335. The power of colour

As Mathematicians we appreciate the importance of getting the basics right and building a firm foundation. With this in mind I’ve been an absolute harridan with my Y8 students regarding presentation and technique for solving equations. If they can nail good algebraic presentation now, their future studies will be be much easier.

When we started there were students doing everything in their head, not always correctly. Some insisted on working backwards, which is great for basic cases but not for unknowns on both sides. Most frustratingly some students were breaking up the logic by putting extra working out between steps and losing track of what they were doing.

For example:

2x – 10 = 5x + 8

5x – 2x = 3x

3x – 10 = 8

So we had a really good discussion about logical presentation. We decided to write down what we were doing in the margin, try and keep the = sign lined up in the working and put any extra working out on the right.

This worked really well for most of the class, but I had a small group of students who just lost track of what they were doing and why. They knew things had to balance, but struggled to cope with equations with an unknown on both sides.

While I was talking things over with them using a mini whiteboard, I noticed they had a profusion of coloured pens and highlighters. Bring on the colour!

By highlighting the key point of each line of algebra and matching it with the balancing step they started to build the structure of good solutions. It was slow work to start with, but a couple of lessons later and these same struggling students are now hitting the extension work every time. And most of them no longer feel the need to highlight key information.

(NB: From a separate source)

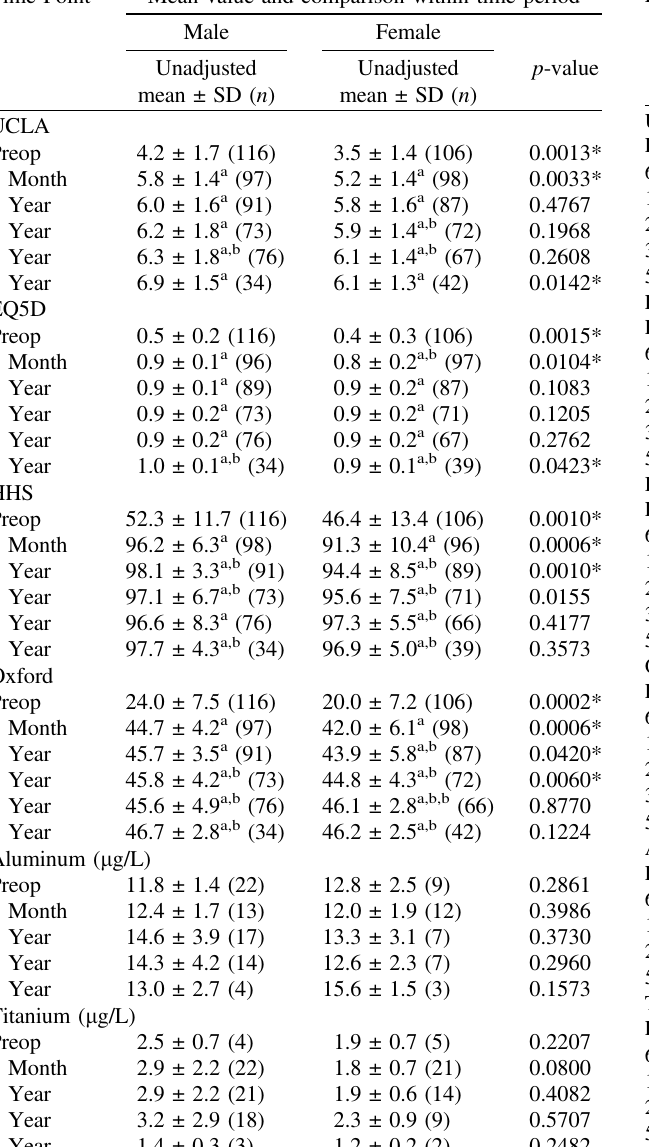
Table 4. Subgroup analysis by age; difference between time point was performed with Bonferroni adjusted p -value. Follow up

334. Frustrating worksheets

Now, I’m straying from my usual positivity today because I’m frustrated by a worksheet. It was set for the eldest in Primary School as non-calculator classwork to be finished at home for homework. Topic is straightforward enough: Percentage Problem solving.

First gripe: I don’t think the teacher had time to check whether the later questions were suitable to be non-calculator. There were divisions my KS4 students would baulk at. Fair enough, we’re all human, we’ve probably all misjudged an activity like that.

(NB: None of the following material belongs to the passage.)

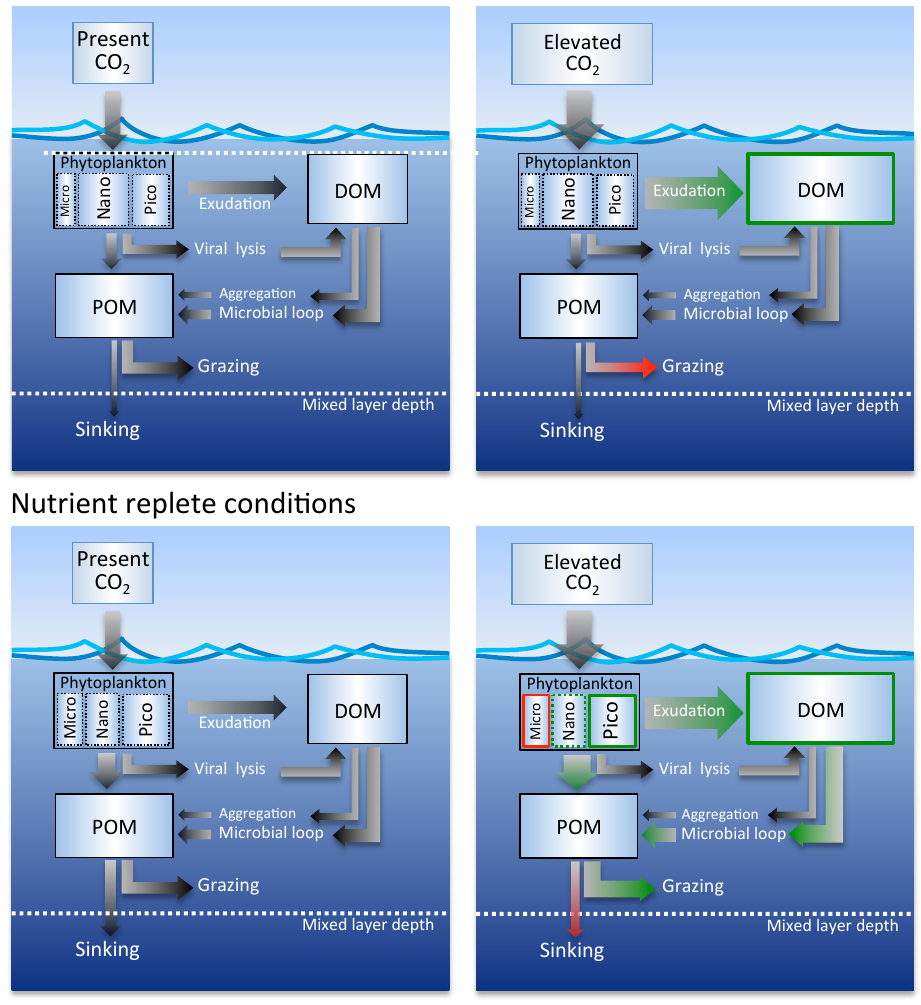
Fig. 2. Sketch of carbon pools and fluxes at present day ( left panels ) and elevated CO 2 levels ( right panels ) under nutrient-limiting ( upper panels ) and nutrient-replete conditions ( lower panels ). The sizes of the boxes represent pool sizes, the thickness of the arrows represent the magnitude of the fluxes between pools; green arrows indicate fluxes stimulated by elevated CO 2 , red arrows fluxes which are reduced at elevated CO 2 . POM, particulate organic matter, DOM, dissolved organic matter. With a depth of 17m, the water body enclosed in the mesocosms was entirely in the euphotic zone. Note that some of the fluxes were not measured directly but calculated or inferred from other measured parameters. Modified from Arrigo (2007) according to the outcome of this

Main gripe: this was a paid for resource. The Primary school will be paying a yearly subscription for these worksheets and I think they are being written by someone who actually doesn’t understand percentages. Someone is being paid for writing poorly worded questions.

But it gets better (or worse depending on your viewpoint). The last question is just … Well, let’s just say I’m not a fan. I was so annoyed I picked up pencil and paper and did it myself.

The set up asks you what percentage a tree must grow by each year, if it needs to reach a certain height by a certain year. Any decent student should know that percentage is proportional and thus it will grow in proportion to its existing height each year. That’s a compound percentage problem.

I remind you this is a 10 year old without a calculator doing this work. They calculated the required growth, divided by years and multiplied by 100. The result was a recurring decimal!

I assumed compound growth and worked out the answer as 20%.

I think the person writing the question added on 20% each year, then put their final answer in the question. That is a rubbish understanding of what a child would have to do to solve the problem.

As a teacher, I am fuming that schools’ valuable depleting budgets are being wasted on dross like this. I’d like to say this is the first worksheet from this online provider with questionable mathematical knowledge, but it isn’t. A teacher has trusted that the resource they printed out was accurate and useable and will now have to go back over this in class.

Of course critics will say that the teacher should have thoroughly checked every question, but this is the real world. If there was time to do that then there wouldn’t be companies making money from charging for resources.